Salehe Bajuna Rashid, Jones Chris Ian, Di Fatta Giuseppe, McGuffin Liam James
School of Biological Sciences, University of Reading, Reading, United Kingdom.
Department of Computer Science, University of Reading, Reading, United Kingdom.
PLoS One. 2017 Apr 25;12(4):e0175957. doi: 10.1371/journal.pone.0175957. eCollection 2017.

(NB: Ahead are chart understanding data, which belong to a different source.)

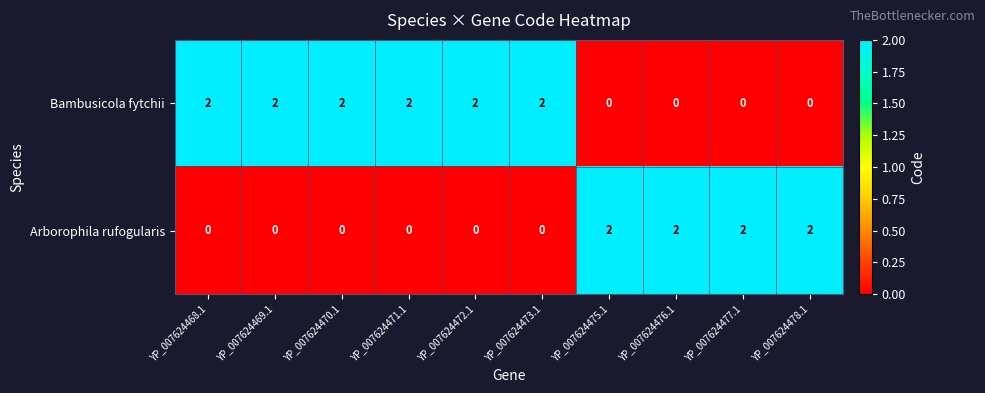

The Bambusicola fytchii series shows 1 at YP_007624477.1. True or false?

False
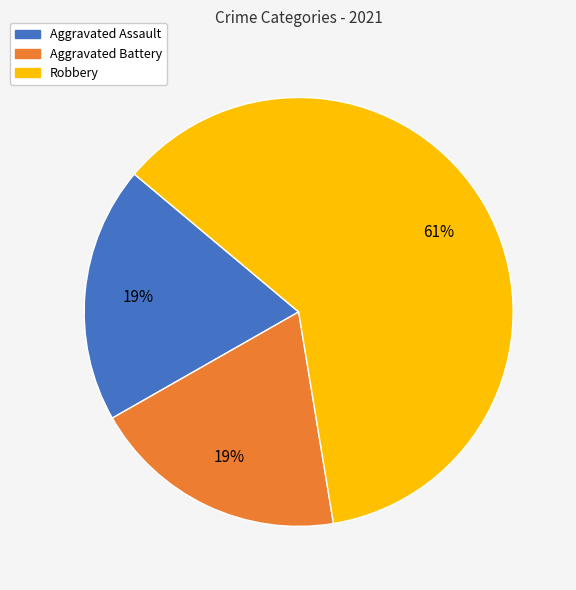

Which slice is the largest?

Robbery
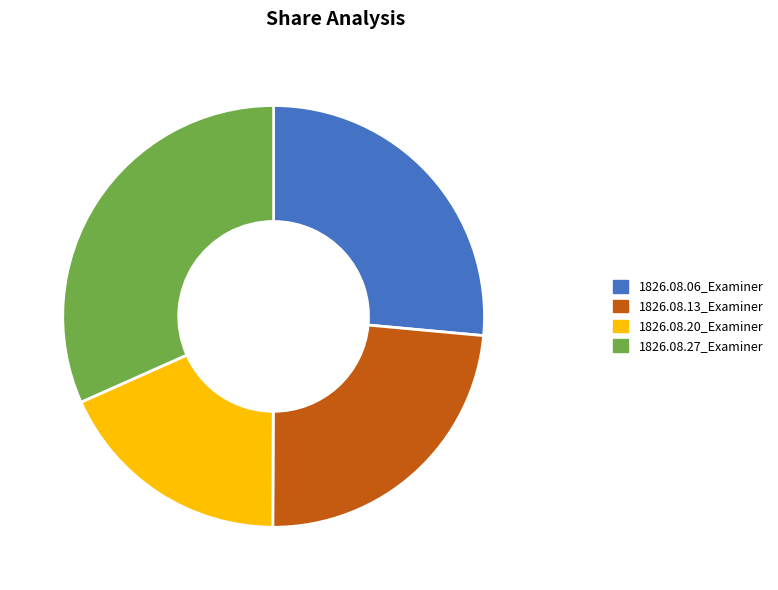

Is it true that 1826.08.20_Examiner is 18% of the pie?

True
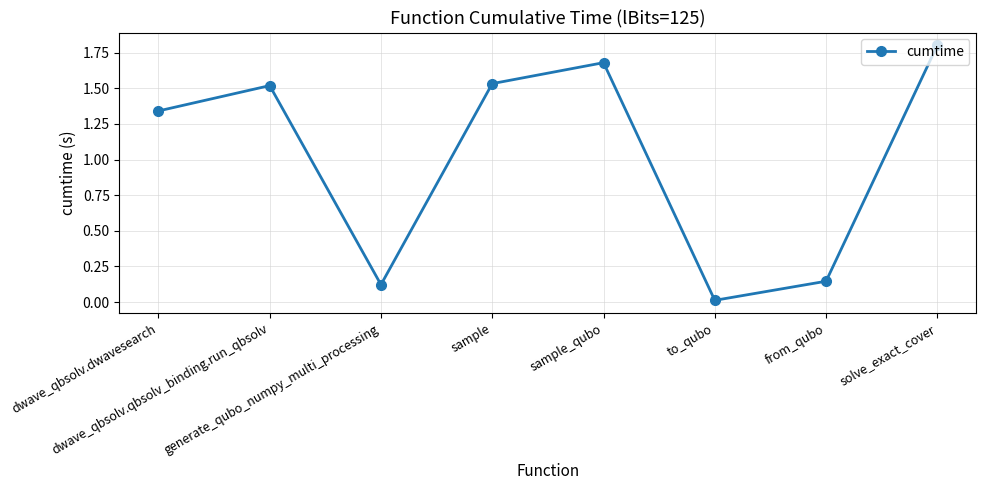

What is the ratio of the value at solve_exact_cover to the value at dwave_qbsolv.qbsolv_binding.run_qbsolv?

1.2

Advances in omics technologies have led to the discovery of genetic markers, or single nucleotide polymorphisms (SNPs), that are associated with particular diseases or complex traits. Although there have been significant improvements in the approaches used to analyse associations of SNPs with disease, further optimised and rapid techniques are needed to keep up with the rate of SNP discovery, which has exacerbated the 'missing heritability' problem. Here, we have devised a novel, integrated, heuristic-based, hybrid analytical computational pipeline, for rapidly detecting novel or key genetic variants that are associated with diseases or complex traits. Our pipeline is particularly useful in genetic association studies where the genotyped SNP data are highly dimensional, and the complex trait phenotype involved is continuous. In particular, the pipeline is more efficient for investigating small sets of genotyped SNPs defined in high dimensional spaces that may be associated with continuous phenotypes, rather than for the investigation of whole genome variants. The pipeline, which employs a consensus approach based on the random forest, was able to rapidly identify previously unseen key SNPs, that are significantly associated with the platelet response phenotype, which was used as our complex trait case study. Several of these SNPs, such as rs6141803 of COMMD7 and rs41316468 in PKT2B, have independently confirmed associations with cardiovascular diseases (CVDs) according to other unrelated studies, suggesting that our pipeline is robust in identifying key genetic variants. Our new pipeline provides an important step towards addressing the problem of 'missing heritability' through enhanced detection of key genetic variants (SNPs) that are associated with continuous complex traits/disease phenotypes.
组学技术的进步促使人们发现了与特定疾病或复杂性状相关的遗传标记,即单核苷酸多态性(SNP)。尽管在分析SNP与疾病关联的方法上已经取得了显著进展,但仍需要进一步优化和快速的技术来跟上SNP发现的速度,因为这加剧了“遗传力缺失”问题。在此,我们设计了一种新颖的、集成的、基于启发式的混合分析计算流程,用于快速检测与疾病或复杂性状相关的新的或关键的遗传变异。我们的流程在基因关联研究中特别有用,其中基因分型的SNP数据具有高维度,且所涉及的复杂性状表型是连续的。特别是,该流程在研究高维空间中定义的可能与连续表型相关的少量基因分型SNP时更有效,而不是用于研究全基因组变异。该流程采用基于随机森林的共识方法,能够快速识别先前未发现的与血小板反应表型显著相关的关键SNP,我们将血小板反应表型用作复杂性状案例研究。根据其他不相关的研究,这些SNP中的几个,如COMMD7的rs6141803和PKT2B中的rs41316468,已独立证实与心血管疾病(CVD)相关,这表明我们的流程在识别关键遗传变异方面是稳健的。我们的新流程朝着通过增强检测与连续复杂性状/疾病表型相关的关键遗传变异(SNP)来解决“遗传力缺失”问题迈出了重要一步。